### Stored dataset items
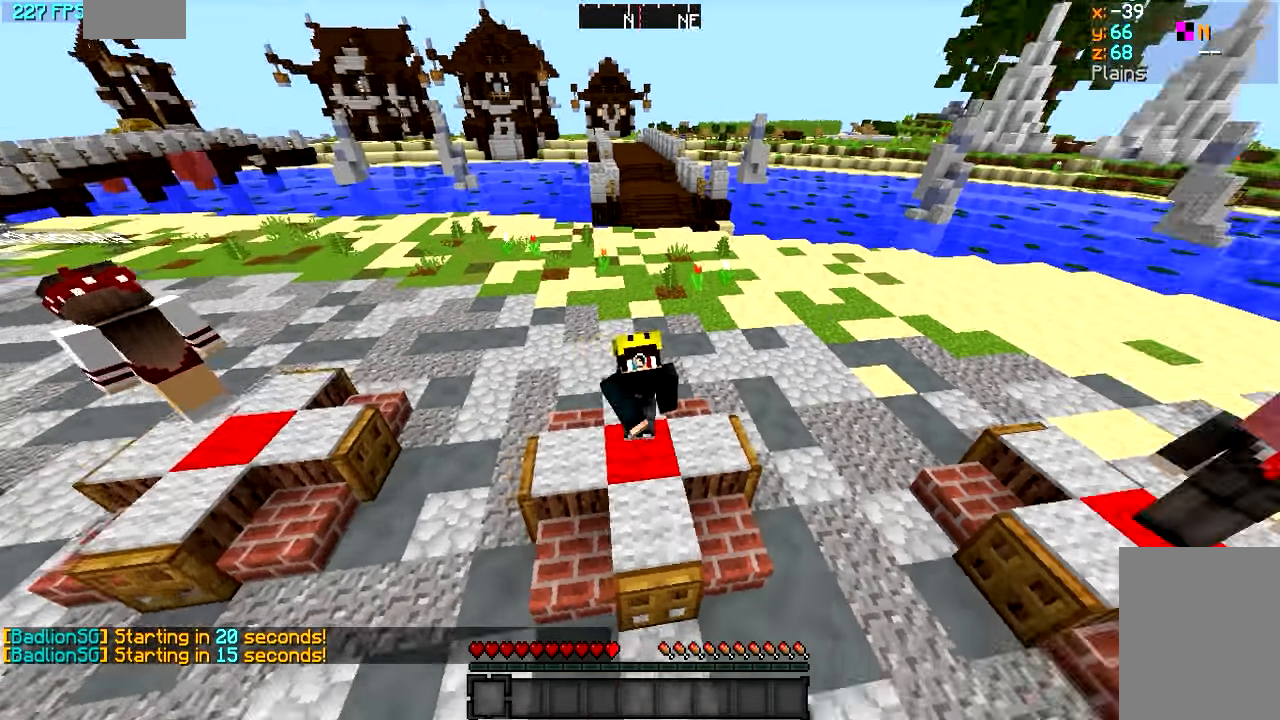
{"keys": [], "mouse": ["left"], "events": []}
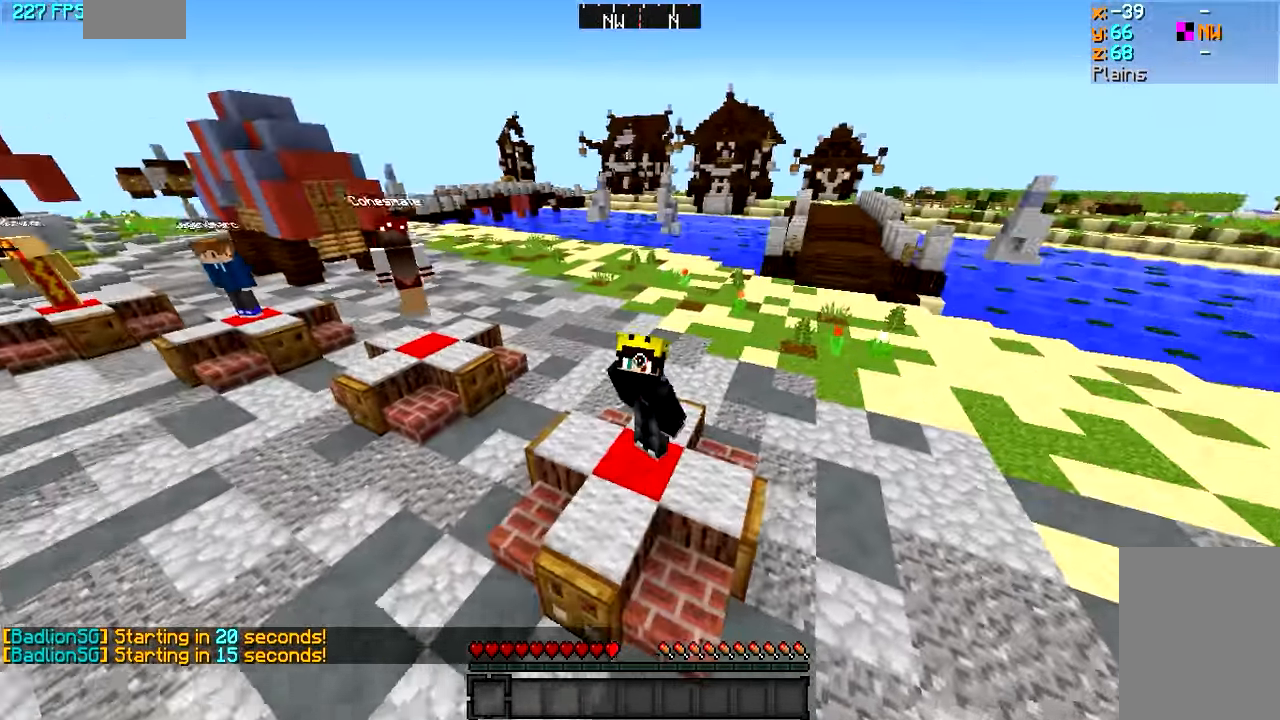
{"keys": [], "mouse": ["left"], "events": []}
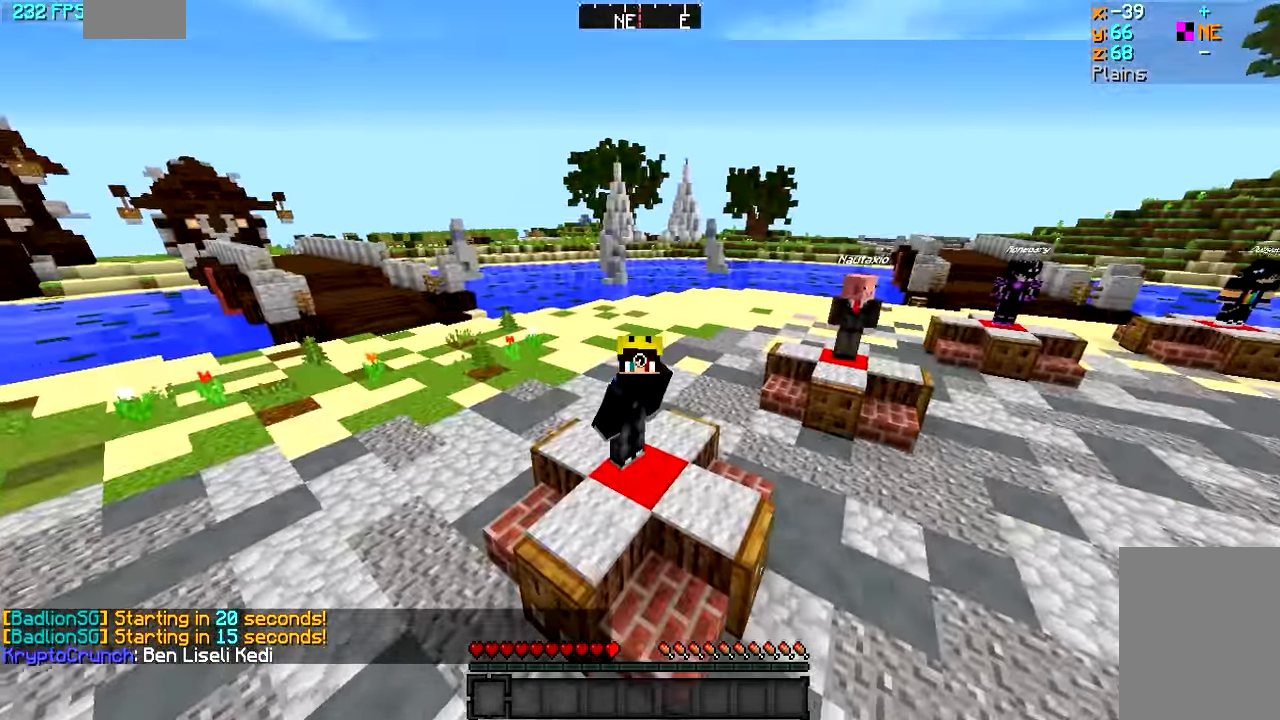
{"keys": [], "mouse": ["left"], "events": []}
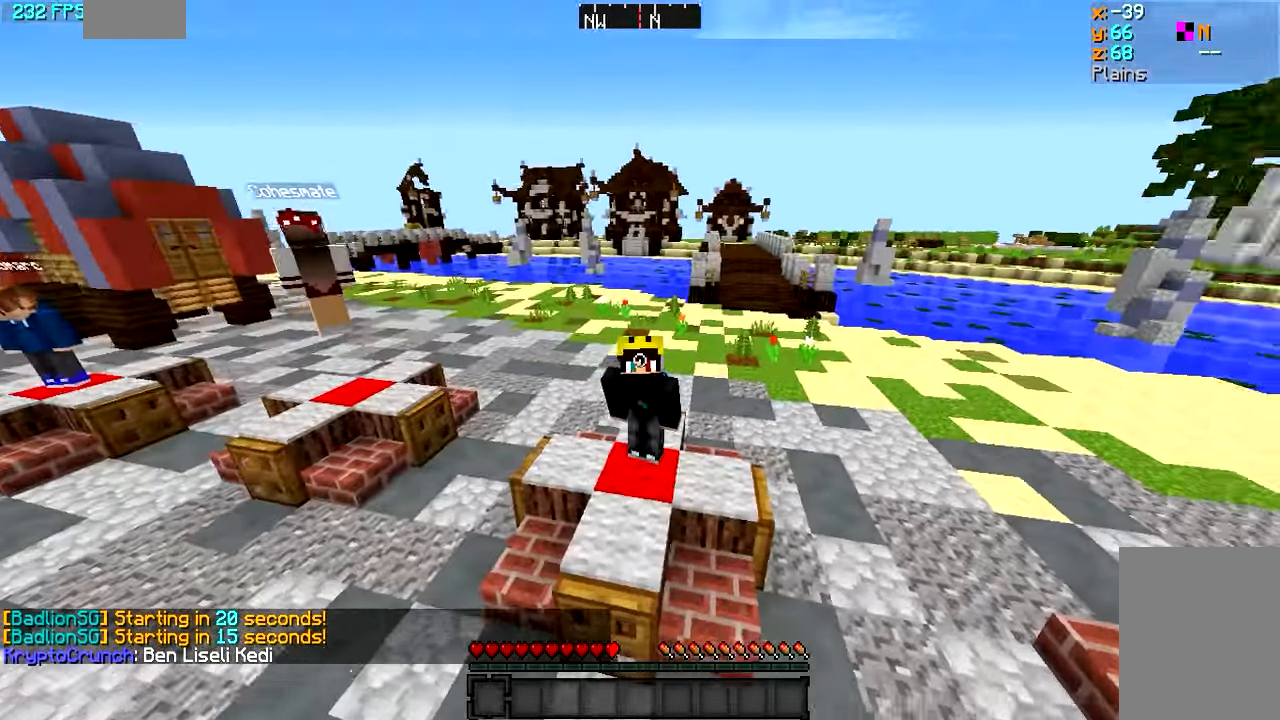
{"keys": [], "mouse": ["left"], "events": []}
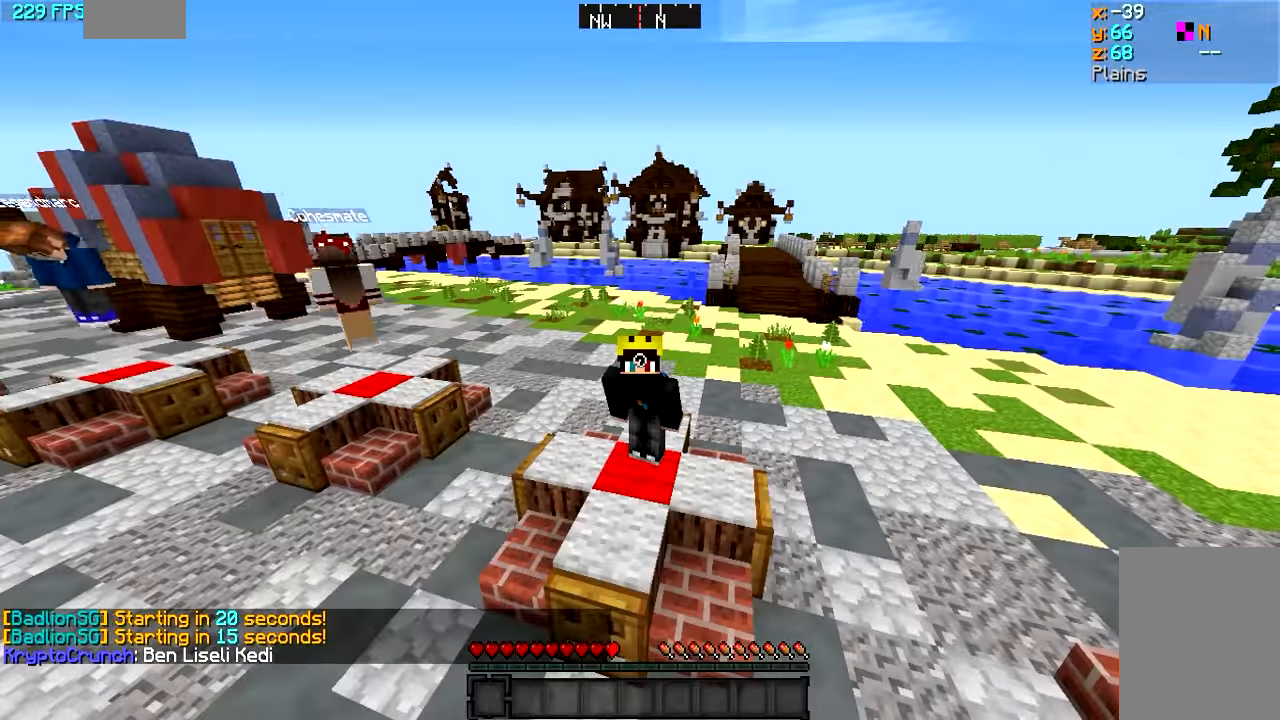
{"keys": [], "mouse": ["left"], "events": []}
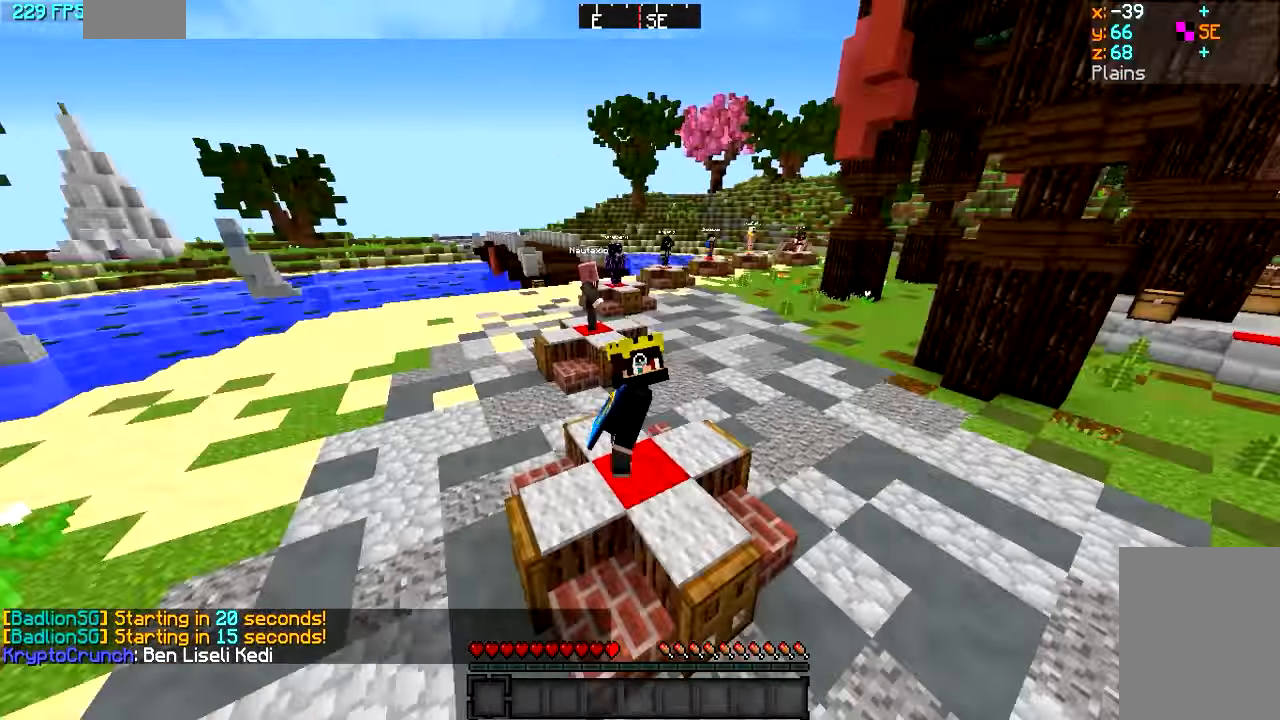
{"keys": [], "mouse": ["left"], "events": []}
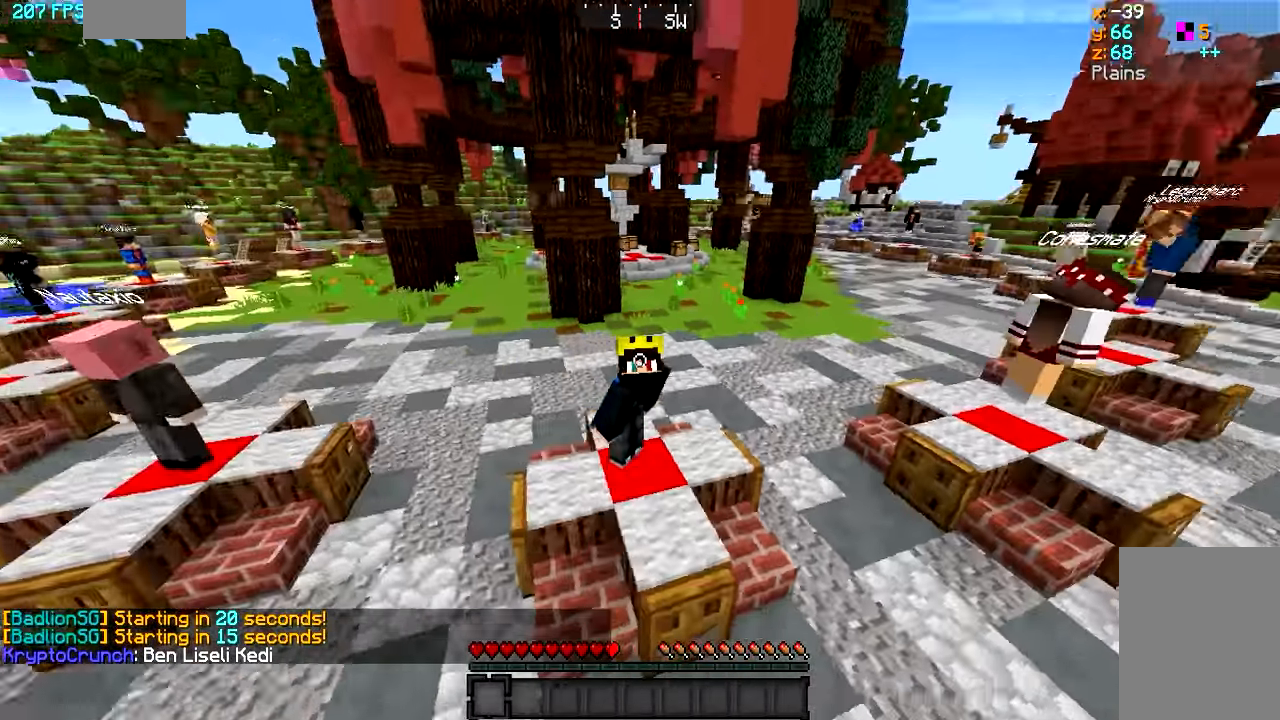
{"keys": [], "mouse": ["left"], "events": []}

### EXERCISE
Copy out all the data exactly. The images should not appear in the copy.

### EXERCISE RESPONSE
{"keys": [], "mouse": ["left"], "events": []}
{"keys": [], "mouse": ["left"], "events": []}
{"keys": [], "mouse": ["left"], "events": []}
{"keys": [], "mouse": ["left"], "events": []}
{"keys": [], "mouse": ["left"], "events": []}
{"keys": [], "mouse": ["left"], "events": []}
{"keys": [], "mouse": ["left"], "events": []}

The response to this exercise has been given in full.